- _Dataset records_
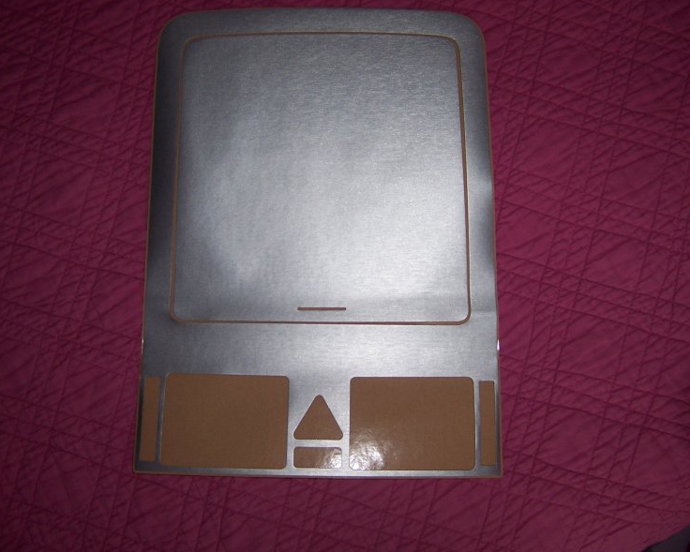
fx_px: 715
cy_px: 278
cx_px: 335
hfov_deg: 51.5
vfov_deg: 42.2
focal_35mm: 35
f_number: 2.8
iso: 80
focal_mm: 5.5
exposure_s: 1/60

- _About this exercise_
Omit the pictures, then give every record back exactly as it stands.

- _Answer box_
fx_px: 715
cy_px: 278
cx_px: 335
hfov_deg: 51.5
vfov_deg: 42.2
focal_35mm: 35
f_number: 2.8
iso: 80
focal_mm: 5.5
exposure_s: 1/60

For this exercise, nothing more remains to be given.